Trudeau to hear from academic experts on causes of Vancouver’s overheated real estate market

Several of the attendees have advocated for policies to counter the effect of capital inflows from China

Rob Kruyt

Prime Minister Justin Trudeau will hear from a group of experts today on Vancouver’s out of control real estate market, several of whom have advocated for policies to counter the effect of capital inflows from China.

Andy Yan, an urban planner and acting director of SFU’s city program, confirmed his attendance. Yan has mapped the rapid rise in home values and recently authored a controversial study analyzing home purchases in one Westside neighbourhood.

The Globe and Mail reports that UBC geography professor David Ley and SFU sociology professor Josh Gordon will also be at the meeting.

In his book Millionaire Migrants, Ley documented the link between rising home prices and wealthy Hong Kong immigrants who sought a safe haven prior to reunification. Josh Gordon published a paper this spring arguing that based on existing academic work, there can be no doubt that foreign capital is playing a big part in Vancouver’s housing market.

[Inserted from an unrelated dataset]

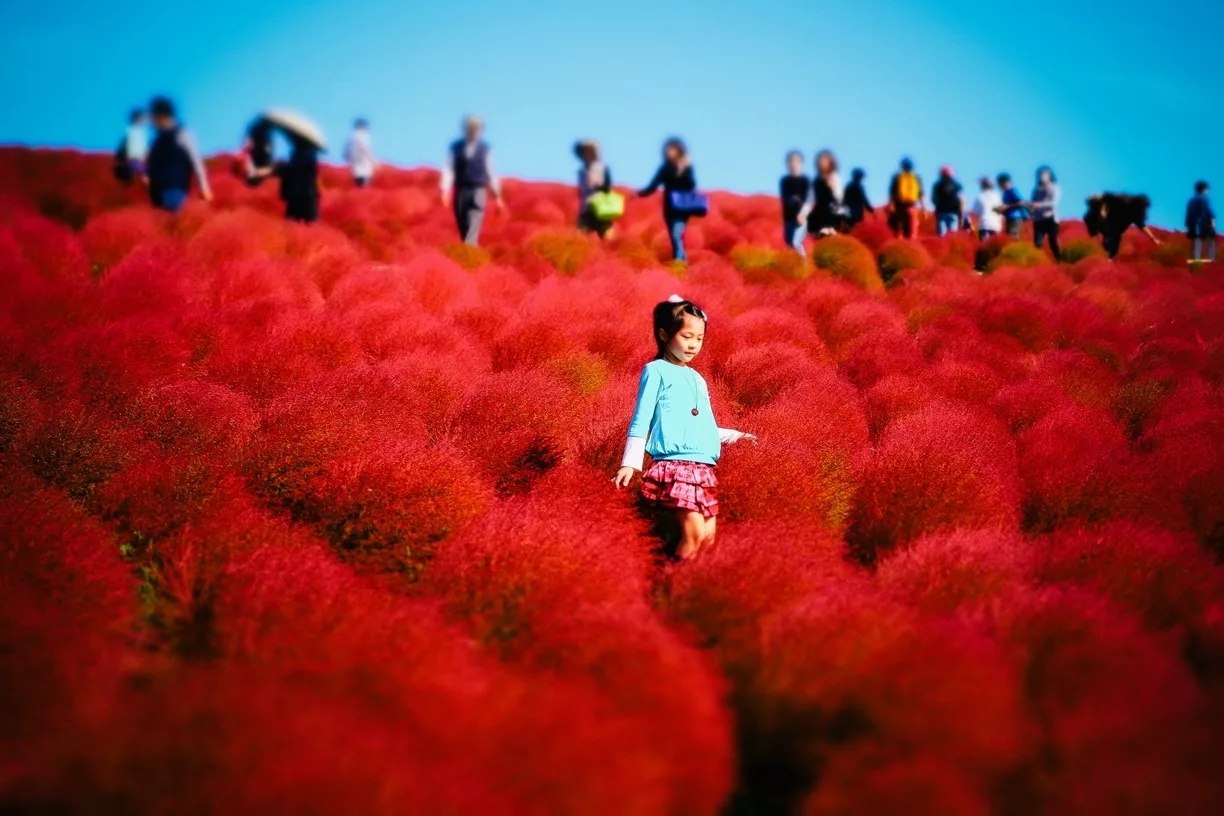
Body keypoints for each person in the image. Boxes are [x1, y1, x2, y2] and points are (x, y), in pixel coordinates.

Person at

For a decade, Andy Yan has tracked the "million dollar line" in Vancouver. The project has illustrated the rapid rise in Vancouver home values. To read more about the history of the million dollar line, click here

It’s a markedly different set of voices than the provincial government has been consulting. In May, Finance Minister Mike de Jong stated he strongly believes high real estate prices are the result of high municipal fees and onerous regulations that prevent more home building. The province’s stance on the issue is very similar to the real estate industry’s insistance that lack of supply is the main factor in rampant home price increases.

But the province has also said it will make more efforts to collect information about home buyers’ citizenship, and has had meetings with Tom Davidoff, a UBC economics professor who has proposed levying an extra tax on vacant homes or those owned by people who do not earn their income in Canada.

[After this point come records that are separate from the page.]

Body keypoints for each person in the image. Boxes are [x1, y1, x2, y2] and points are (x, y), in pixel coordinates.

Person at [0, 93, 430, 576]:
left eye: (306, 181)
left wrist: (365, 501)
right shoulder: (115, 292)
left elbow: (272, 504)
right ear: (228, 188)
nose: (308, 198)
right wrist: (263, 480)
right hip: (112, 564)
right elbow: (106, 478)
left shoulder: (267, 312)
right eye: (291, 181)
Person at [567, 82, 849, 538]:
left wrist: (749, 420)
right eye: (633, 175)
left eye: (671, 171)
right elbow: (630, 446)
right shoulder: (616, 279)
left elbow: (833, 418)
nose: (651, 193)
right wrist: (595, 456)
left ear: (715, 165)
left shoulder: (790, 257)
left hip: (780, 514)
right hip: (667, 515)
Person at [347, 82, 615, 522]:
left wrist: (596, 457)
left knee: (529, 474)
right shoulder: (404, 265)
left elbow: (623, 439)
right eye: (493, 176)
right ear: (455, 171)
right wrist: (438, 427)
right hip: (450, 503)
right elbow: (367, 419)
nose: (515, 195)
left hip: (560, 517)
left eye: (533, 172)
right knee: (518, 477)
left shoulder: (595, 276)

The federal government is currently studying Canada’s housing market, which has seen overheated conditions in Vancouver and Toronto but declining prices in provinces hard-hit by the decline in oil prices.

Yan said it’s not simply a case of “who dunnit?” with one factor to blame.

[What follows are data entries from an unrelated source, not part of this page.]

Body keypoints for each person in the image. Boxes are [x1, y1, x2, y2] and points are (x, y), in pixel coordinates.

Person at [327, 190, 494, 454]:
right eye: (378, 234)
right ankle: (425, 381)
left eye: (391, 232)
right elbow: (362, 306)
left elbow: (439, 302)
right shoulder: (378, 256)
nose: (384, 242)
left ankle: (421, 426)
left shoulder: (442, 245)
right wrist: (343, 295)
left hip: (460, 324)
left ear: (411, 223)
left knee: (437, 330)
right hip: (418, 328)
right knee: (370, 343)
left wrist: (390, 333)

“It’s limited supply coupled with low interest rates, coupled with global capital, coupled with flipping, speculation behaviours and how they all come together,” he said.

Over the course of 2015, Vancouver real estate prices escalated rapidly, and have continued the trend in the first five months of 2016. The latest figures show overall home prices increased 29% between May 2015 and May 2016, while detached home prices went up by 37%.

The Bank of Canada recently warned that escalating home prices in Vancouver and Toronto are a concern and have contributed to Canadians' overall debt load.

In an analysis published on June 15, BMO economists Doug Porter and Robert Kavcic argued that any new federal policy should target “foreign investment, speculation and land restrictions, in that order.” They note that previous moves, such as increasing the amount homebuyers must put towards a down payment, have penalized domestic buyers.